KARAWANG, Pada perjalanannya pulang menuju desa asalnya, Samsul Maarif dan Afif, sepasang teman dekat yang mengendarai sepeda motor Astrea klasik, melintasi jarak ribuan meter guna memenuhi kerinduan mereka.

Dengan ransel terpasang pada bagian belakang sepeda motor, mereka mengekspresikan kesedihan akan kekurangan dengan menghias tas tersebut dengan berbagai tulisan.

Afif meletakkan pesan yang bertuliskan, "Semakin jauh kamu pergi dan semakin sibuk kamu mencari, jangan sampai terlupakan untuk kembali. Sebab pergi hanyalah cara saya membuat rasa rindu."

Dia pun menyertakan frasa "Tangerang hingga Pemalang" sebagai sebagian dari rute perjalanannya.

Mereka berdua menyatakan bahwa karya itu merupakan jenis hiburan dan turut serta dalam arus trend yang tengah populer.

"Saat dikonfirmasi di depan pusat perbelanjaan Peundeuy, Karawang Timur, Jawa Barat, pada hari Jumat (28/3/2025), Samsul menuturkan, 'Cuman buat ikutan tren saja,'" tuturnya.

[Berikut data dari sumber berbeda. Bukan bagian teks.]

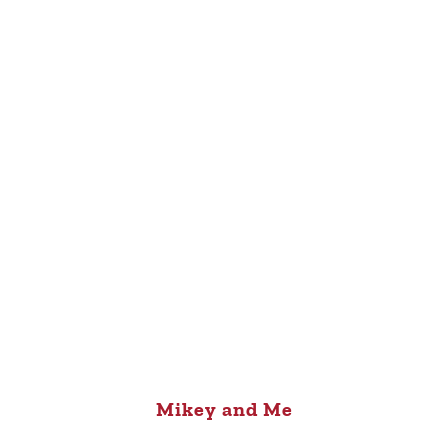
Mikey and Me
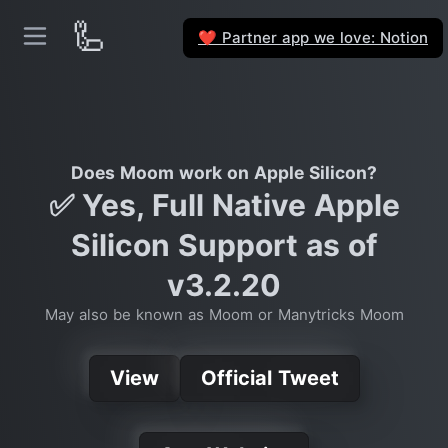
🦾
Partner app we love: Notion
❤️
Does Moom work on Apple Silicon?
✅ Yes, Full Native Apple
Silicon Support as of
v3.2.20
May also be known as Moom or Manytricks Moom
View
Official Tweet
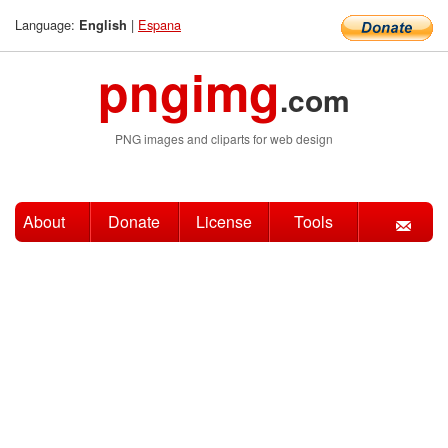
Language:
|
Espana
English
pngimg
.com
PNG images and cliparts for web design
About
Donate
License
Tools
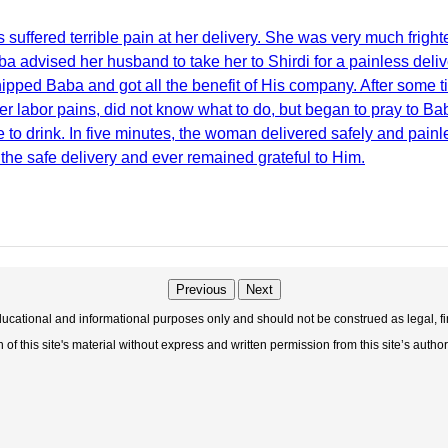
uffered terrible pain at her delivery. She was very much frig
ba advised her husband to take her to Shirdi for a painless de
ipped Baba and got all the benefit of His company. After some t
er labor pains, did not know what to do, but began to pray to B
to drink. In five minutes, the woman delivered safely and painles
 the safe delivery and ever remained grateful to Him.
Previous
Next
educational and informational purposes only and should not be construed as legal, fi
f this site's material without express and written permission from this site’s author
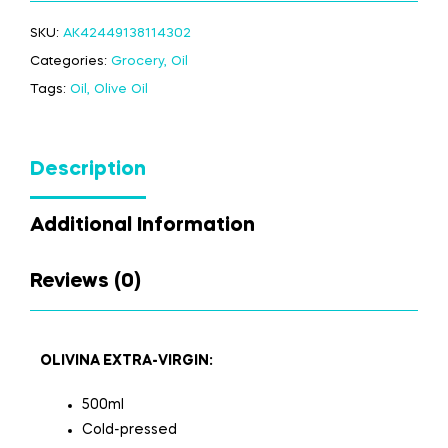
SKU:
AK42449138114302
Categories:
Grocery
,
Oil
Tags:
Oil
,
Olive Oil
Description
Additional Information
Reviews (0)
OLIVINA EXTRA-VIRGIN:
500ml
Cold-pressed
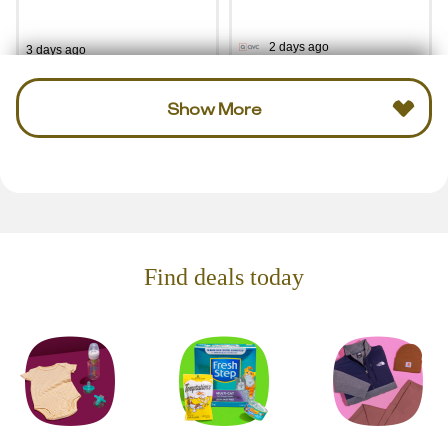
2 days ago
3 days ago
Show More
Find deals today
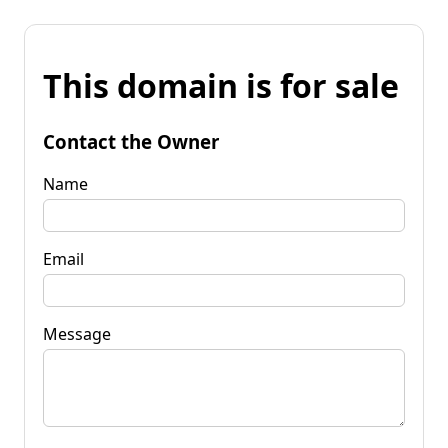
This domain is for sale
Contact the Owner
Name
Email
Message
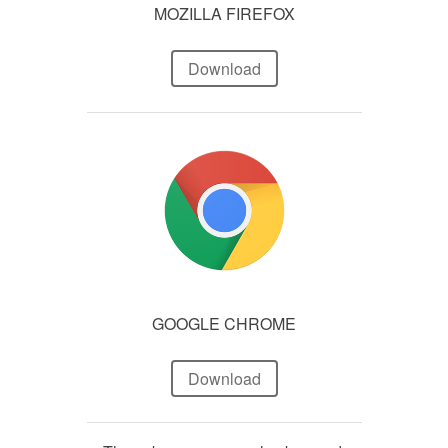
MOZILLA FIREFOX
Download
GOOGLE CHROME
Download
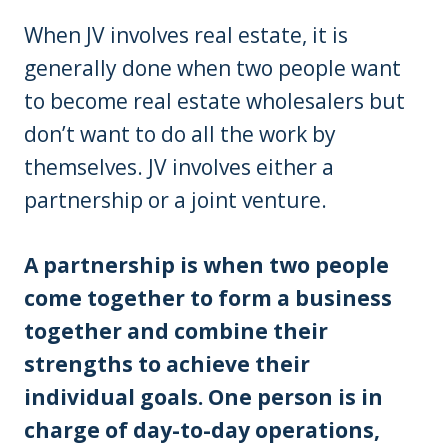
When JV involves real estate, it is
generally done when two people want
to become real estate wholesalers but
don’t want to do all the work by
themselves. JV involves either a
partnership or a joint venture.
A partnership is when two people
come together to form a business
together and combine their
strengths to achieve their
individual goals. One person is in
charge of day-to-day operations,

Samsul, seorang pekerja di pabrik pembungkusan makanan, menyatakan bahwa dia pulang kampung ke Purbalingga satu kali dalam setahun demi berkumpul bersama putranya, istrinya, serta kerabatnya.

Walaupun terdapat banyak metode komunikasinya, menurutnya, keinginan yang paling mendalam adalah pada keluarganya.

"Hal yang paling dirindukan tentunya adalah keluarga. Sedangkan mengenai masakan, keunikan Purbalingga ada di dodol," katanya.

Umumnya, demi mengatasi rasa kangen pada hari Idul Fitri, Samsul melakukan perjalanan yang memakan waktu kurang lebih sepuluh jam.

Tetapi, apabila kemacetan terjadi, durasi perjalanannya dapat mencapai sampai dengan dua belas jam.

Walaupun sering menemui jalan yang rusak, gairah Samsul dan Afif untuk menyambut Hari Raya Idul Fitri 1446 Hijriah bersama keluarga tetap tak pernah padam.